**Text section**
** BEGIN **
This is the bear’s only chance.
The department has a two-strikes-and-you’re-out policy on problem bears. One strike, and the bears are trapped alive and turned loose far away in the wild. Two strikes, and the bears are killed.”I don’t think he’ll be back to cause problems,” Thiebes said.
The bear first showed up four weeks ago at Ron Baker’s pig farm in the foothills east of Medford.
Baker tried to scare off the bear but ended up calling Fish and Wildlife officials to bring in a bear trap on Halloween.
Baited with pig food, the door on the trap slammed shut on the bear late Tuesday night.
In the past, Thiebes would have drugged the bear, hauled it somewhere remote and rolled it out of the trap to let it wake up in the woods alone.
** END **
**Data lines**
** BEGIN **
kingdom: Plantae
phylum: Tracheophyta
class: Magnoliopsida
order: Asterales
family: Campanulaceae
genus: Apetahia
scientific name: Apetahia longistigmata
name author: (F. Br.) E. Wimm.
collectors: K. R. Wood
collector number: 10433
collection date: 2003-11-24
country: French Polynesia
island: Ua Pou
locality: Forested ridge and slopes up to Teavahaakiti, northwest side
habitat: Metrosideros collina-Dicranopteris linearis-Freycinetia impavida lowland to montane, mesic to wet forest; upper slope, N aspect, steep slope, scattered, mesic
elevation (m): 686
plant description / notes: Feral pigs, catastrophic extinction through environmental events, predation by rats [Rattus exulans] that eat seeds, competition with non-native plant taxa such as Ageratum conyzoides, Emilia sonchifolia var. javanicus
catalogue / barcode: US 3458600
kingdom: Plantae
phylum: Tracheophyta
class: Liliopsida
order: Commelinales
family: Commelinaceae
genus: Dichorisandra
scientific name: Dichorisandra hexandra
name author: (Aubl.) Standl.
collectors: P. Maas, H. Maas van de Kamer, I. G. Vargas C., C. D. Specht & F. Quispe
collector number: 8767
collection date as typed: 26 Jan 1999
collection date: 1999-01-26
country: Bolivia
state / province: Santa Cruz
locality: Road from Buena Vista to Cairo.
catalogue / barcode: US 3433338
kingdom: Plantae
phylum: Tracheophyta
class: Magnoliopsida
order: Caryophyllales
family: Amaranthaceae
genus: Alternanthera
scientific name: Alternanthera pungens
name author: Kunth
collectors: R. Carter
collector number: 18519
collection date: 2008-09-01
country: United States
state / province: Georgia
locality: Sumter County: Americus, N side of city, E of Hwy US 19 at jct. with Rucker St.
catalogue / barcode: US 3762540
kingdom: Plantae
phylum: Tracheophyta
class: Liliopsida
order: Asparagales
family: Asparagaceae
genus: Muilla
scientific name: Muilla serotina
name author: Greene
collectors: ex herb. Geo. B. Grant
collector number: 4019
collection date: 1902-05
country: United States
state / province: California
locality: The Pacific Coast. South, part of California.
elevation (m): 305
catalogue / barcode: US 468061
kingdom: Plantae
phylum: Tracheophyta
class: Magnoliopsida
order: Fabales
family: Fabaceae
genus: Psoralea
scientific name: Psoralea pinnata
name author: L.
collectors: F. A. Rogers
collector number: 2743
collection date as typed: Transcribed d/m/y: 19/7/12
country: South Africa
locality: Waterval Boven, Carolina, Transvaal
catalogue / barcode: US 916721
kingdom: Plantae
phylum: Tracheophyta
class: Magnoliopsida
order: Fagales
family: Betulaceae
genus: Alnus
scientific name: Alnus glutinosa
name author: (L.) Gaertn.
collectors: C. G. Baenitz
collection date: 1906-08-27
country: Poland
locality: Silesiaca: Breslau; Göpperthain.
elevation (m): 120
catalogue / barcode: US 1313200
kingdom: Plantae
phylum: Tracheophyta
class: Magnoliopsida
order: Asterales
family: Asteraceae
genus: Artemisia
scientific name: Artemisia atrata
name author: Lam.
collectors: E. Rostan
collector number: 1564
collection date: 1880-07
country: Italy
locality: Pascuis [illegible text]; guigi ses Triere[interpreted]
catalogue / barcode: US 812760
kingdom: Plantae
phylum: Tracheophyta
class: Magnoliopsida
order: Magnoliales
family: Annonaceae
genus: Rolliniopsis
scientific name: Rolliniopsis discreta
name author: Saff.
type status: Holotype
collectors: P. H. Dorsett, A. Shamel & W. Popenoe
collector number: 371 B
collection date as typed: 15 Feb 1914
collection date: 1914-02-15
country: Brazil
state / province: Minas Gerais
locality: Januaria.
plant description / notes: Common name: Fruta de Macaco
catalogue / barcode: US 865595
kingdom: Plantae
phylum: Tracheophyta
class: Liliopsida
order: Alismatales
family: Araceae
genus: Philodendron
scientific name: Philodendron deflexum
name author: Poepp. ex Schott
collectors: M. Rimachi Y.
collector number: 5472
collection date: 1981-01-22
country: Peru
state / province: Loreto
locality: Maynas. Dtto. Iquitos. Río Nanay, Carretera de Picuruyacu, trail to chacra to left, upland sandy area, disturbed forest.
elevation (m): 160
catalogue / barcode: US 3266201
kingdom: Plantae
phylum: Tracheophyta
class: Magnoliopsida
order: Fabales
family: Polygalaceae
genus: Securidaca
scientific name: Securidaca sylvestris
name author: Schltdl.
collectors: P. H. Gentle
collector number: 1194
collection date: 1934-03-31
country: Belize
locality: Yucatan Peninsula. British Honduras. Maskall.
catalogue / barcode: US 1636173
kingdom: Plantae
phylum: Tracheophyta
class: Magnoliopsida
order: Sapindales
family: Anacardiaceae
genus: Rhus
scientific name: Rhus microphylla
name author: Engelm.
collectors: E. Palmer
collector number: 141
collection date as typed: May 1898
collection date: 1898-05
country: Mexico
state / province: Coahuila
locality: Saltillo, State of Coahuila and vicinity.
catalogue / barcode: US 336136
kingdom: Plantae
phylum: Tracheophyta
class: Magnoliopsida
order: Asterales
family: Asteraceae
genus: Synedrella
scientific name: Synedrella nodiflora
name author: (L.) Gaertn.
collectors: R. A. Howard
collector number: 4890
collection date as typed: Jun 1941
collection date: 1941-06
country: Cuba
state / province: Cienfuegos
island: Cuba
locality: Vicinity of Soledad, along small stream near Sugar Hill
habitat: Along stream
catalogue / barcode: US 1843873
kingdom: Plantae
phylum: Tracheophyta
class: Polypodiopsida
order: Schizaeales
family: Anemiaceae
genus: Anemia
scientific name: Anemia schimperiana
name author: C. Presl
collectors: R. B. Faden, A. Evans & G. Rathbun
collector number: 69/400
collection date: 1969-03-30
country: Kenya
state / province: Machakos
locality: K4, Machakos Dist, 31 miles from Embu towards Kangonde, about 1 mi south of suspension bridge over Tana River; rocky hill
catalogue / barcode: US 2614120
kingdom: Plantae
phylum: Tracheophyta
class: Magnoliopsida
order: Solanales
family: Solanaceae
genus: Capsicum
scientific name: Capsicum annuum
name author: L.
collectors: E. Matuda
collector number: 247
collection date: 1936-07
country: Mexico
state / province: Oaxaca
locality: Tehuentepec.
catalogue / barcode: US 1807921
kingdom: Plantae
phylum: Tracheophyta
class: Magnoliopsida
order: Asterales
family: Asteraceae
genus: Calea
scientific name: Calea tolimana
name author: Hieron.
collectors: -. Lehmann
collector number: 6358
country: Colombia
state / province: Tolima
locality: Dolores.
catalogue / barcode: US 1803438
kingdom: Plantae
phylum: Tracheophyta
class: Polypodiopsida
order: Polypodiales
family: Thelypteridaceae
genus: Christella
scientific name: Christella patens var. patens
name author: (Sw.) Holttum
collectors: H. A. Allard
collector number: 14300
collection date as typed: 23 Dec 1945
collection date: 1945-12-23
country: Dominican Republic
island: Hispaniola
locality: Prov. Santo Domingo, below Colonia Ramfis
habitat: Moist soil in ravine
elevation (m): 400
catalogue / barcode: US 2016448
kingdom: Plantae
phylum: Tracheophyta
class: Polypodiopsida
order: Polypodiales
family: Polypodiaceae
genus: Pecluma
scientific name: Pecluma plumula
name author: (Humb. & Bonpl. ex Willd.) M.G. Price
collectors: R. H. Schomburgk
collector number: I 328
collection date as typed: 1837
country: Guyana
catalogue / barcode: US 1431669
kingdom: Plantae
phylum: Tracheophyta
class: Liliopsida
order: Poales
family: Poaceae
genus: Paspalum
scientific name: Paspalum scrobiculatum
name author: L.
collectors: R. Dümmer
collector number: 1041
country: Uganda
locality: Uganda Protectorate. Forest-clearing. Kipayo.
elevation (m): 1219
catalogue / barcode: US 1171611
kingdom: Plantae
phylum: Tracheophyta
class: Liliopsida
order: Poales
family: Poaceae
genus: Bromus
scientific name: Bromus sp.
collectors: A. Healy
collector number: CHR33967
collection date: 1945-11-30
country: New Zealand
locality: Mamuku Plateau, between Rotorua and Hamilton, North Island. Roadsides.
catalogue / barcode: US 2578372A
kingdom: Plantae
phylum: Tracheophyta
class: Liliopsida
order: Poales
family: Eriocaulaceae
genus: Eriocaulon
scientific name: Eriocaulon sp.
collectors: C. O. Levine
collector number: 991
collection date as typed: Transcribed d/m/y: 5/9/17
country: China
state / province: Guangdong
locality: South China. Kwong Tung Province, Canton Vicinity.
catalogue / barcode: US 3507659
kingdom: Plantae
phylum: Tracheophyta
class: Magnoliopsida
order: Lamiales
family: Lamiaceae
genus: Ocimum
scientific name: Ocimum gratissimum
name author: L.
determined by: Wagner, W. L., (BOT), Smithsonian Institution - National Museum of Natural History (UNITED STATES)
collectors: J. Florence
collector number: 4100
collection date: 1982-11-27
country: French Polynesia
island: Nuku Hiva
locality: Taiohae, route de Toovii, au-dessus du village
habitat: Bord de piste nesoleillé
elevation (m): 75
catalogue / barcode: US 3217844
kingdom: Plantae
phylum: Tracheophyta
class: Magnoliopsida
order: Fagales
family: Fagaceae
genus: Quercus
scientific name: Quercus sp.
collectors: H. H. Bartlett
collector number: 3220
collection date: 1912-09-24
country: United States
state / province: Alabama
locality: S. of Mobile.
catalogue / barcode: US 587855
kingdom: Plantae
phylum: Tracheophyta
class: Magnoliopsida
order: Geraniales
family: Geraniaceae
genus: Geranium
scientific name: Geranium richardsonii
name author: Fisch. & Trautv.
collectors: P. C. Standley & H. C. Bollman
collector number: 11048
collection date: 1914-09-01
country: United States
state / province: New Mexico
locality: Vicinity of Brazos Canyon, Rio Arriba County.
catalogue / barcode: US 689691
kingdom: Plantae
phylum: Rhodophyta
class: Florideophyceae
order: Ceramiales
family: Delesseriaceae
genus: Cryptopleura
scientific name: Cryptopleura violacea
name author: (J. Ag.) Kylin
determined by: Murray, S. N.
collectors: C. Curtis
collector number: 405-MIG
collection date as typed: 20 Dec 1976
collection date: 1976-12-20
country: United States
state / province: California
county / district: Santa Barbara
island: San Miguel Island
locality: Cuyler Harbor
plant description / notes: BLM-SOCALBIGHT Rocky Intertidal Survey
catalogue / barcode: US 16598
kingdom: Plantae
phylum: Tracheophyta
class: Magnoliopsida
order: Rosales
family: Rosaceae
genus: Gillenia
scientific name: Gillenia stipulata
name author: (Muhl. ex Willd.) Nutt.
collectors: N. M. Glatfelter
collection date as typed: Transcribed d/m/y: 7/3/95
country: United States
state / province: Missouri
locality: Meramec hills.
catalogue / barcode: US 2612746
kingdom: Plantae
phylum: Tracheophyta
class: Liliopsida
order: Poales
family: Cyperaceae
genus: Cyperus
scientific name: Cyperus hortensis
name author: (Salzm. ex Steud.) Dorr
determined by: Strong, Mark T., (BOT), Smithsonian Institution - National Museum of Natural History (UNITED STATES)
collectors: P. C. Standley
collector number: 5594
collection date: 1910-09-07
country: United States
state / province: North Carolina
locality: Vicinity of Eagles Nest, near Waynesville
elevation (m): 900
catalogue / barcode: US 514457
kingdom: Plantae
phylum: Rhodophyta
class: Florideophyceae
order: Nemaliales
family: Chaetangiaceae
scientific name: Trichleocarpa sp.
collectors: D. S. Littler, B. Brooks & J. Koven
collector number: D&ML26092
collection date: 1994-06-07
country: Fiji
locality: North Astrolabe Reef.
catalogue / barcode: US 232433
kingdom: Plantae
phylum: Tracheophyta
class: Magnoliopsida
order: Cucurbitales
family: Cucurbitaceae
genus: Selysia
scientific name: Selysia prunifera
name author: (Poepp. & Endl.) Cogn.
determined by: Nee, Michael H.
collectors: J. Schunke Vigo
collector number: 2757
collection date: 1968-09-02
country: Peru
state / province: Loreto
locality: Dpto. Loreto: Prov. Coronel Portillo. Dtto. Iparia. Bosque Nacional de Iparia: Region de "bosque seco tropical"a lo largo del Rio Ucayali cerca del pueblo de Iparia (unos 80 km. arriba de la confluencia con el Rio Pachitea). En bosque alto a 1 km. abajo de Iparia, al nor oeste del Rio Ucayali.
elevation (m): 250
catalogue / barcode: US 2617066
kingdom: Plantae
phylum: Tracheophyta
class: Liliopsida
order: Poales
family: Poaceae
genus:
** END **
**Your tasks**
a. In the passage about the trapped bear, what happens to a problem bear after its second strike under the department's policy?
b. Write what comes next in the passage about the trapped bear, starting after its final sentence.

**Answers to the problems**
a. The bear is killed.

b.
But three of every four bears caught harassing humans come back, so a couple of years ago, Thiebes took on a new attitude. Now, he hauls the wide-awake bears through downtown Medford and on busy Interstate 5 before marking them with yellow paint and turning them loose in the wild.
“It’s a real kick to drive down the freeway,” Thiebes said. “Some guy passing you at 80 mph will slow down and let you pass him so he can get a look at the bear again.”
The new approach seems to be working. Out of 15 to 20 problem bears trapped in the Rogue District and relocated in the past two years, only one has come back to bother people. It’s dead now.